» Stored data entries:
□ □ □ □ □
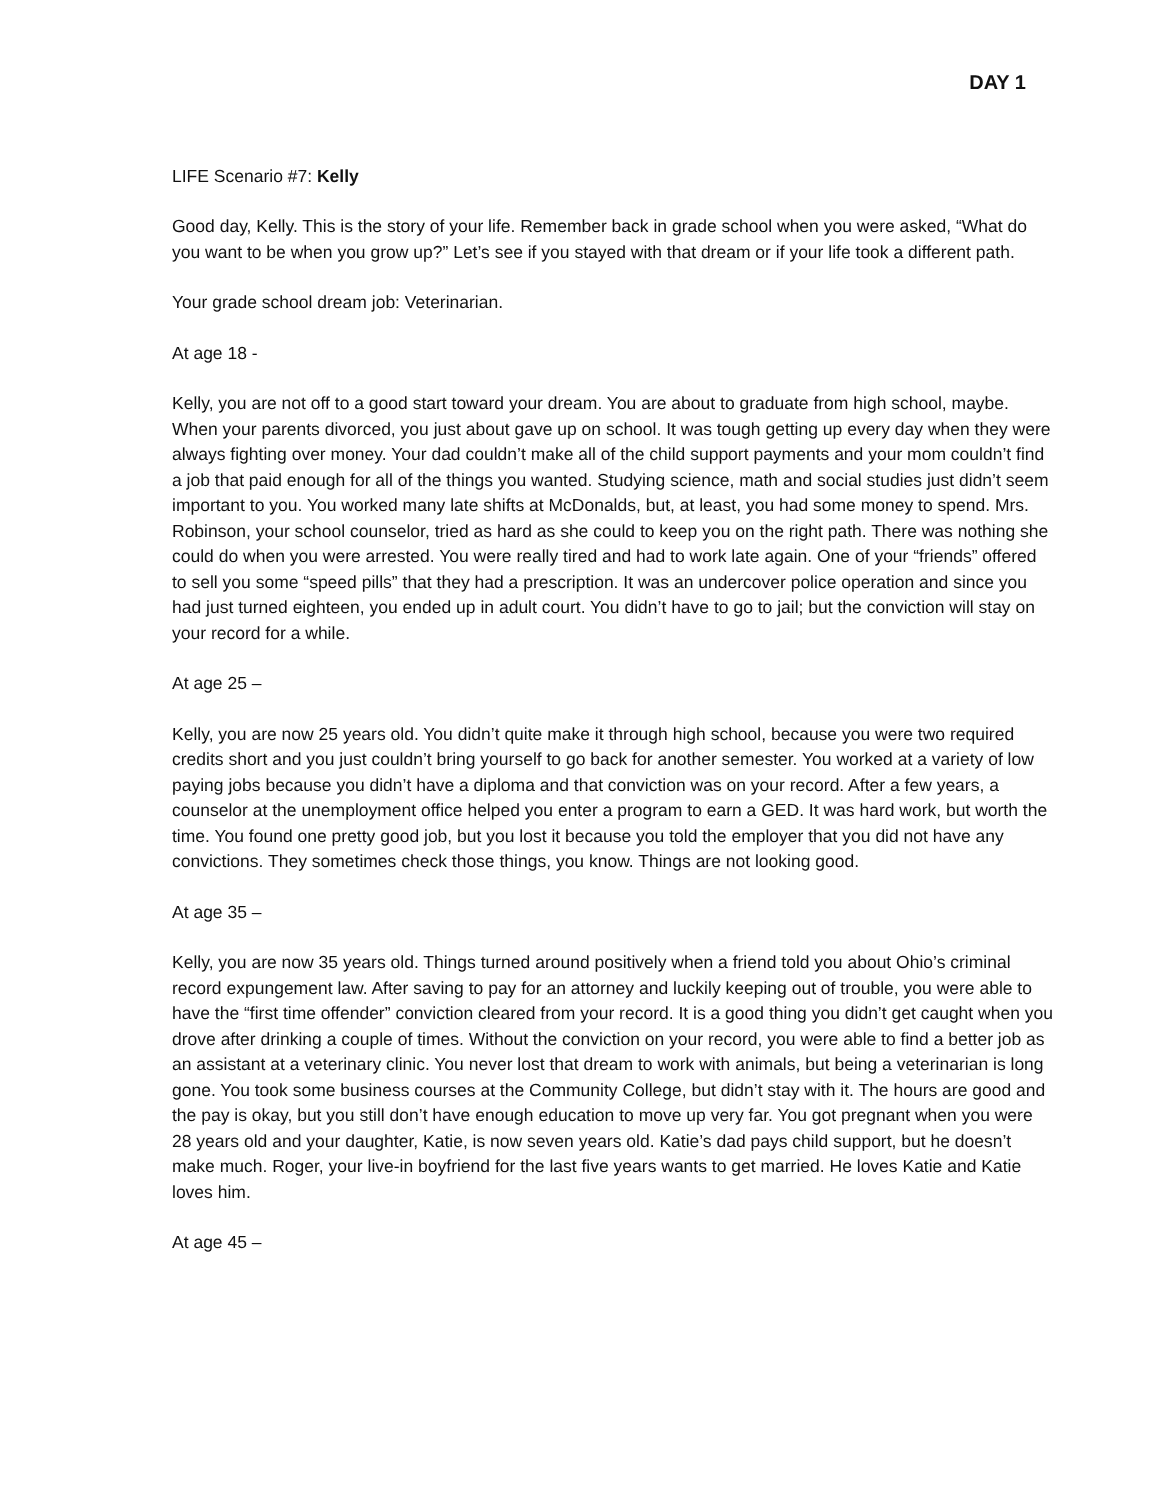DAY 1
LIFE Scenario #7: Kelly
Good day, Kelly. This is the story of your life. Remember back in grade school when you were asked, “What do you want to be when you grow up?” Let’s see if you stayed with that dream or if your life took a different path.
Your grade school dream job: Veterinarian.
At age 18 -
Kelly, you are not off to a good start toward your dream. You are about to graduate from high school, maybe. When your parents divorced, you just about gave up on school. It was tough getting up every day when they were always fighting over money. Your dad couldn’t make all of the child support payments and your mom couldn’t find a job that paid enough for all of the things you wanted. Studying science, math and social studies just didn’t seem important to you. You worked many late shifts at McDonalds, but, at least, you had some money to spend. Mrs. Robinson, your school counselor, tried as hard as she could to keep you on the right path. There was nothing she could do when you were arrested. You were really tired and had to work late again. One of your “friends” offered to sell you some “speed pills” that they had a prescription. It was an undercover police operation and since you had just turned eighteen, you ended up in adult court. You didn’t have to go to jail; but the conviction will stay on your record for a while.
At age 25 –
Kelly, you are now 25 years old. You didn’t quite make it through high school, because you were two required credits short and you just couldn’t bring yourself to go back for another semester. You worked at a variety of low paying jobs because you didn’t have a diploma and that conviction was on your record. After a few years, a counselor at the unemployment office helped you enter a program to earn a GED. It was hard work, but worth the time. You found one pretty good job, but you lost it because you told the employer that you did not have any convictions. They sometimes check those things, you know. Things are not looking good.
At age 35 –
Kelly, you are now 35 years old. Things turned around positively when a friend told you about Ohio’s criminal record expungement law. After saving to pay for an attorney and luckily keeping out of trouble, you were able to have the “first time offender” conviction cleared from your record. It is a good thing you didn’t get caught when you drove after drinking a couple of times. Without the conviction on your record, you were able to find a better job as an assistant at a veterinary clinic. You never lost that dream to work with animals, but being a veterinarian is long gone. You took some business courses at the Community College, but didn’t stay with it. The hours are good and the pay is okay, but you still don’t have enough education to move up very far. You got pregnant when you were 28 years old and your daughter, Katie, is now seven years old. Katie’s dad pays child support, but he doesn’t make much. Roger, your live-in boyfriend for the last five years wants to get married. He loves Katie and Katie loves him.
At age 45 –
□ □ □ □ □
» About this task:
Show every line of the data in which the word "grade" appears.

» Written answer:
Good day, Kelly. This is the story of your life. Remember back in grade school when you were asked, “What do you want to be when you grow up?” Let’s see if you stayed with that dream or if your life took a different path.
Your grade school dream job: Veterinarian.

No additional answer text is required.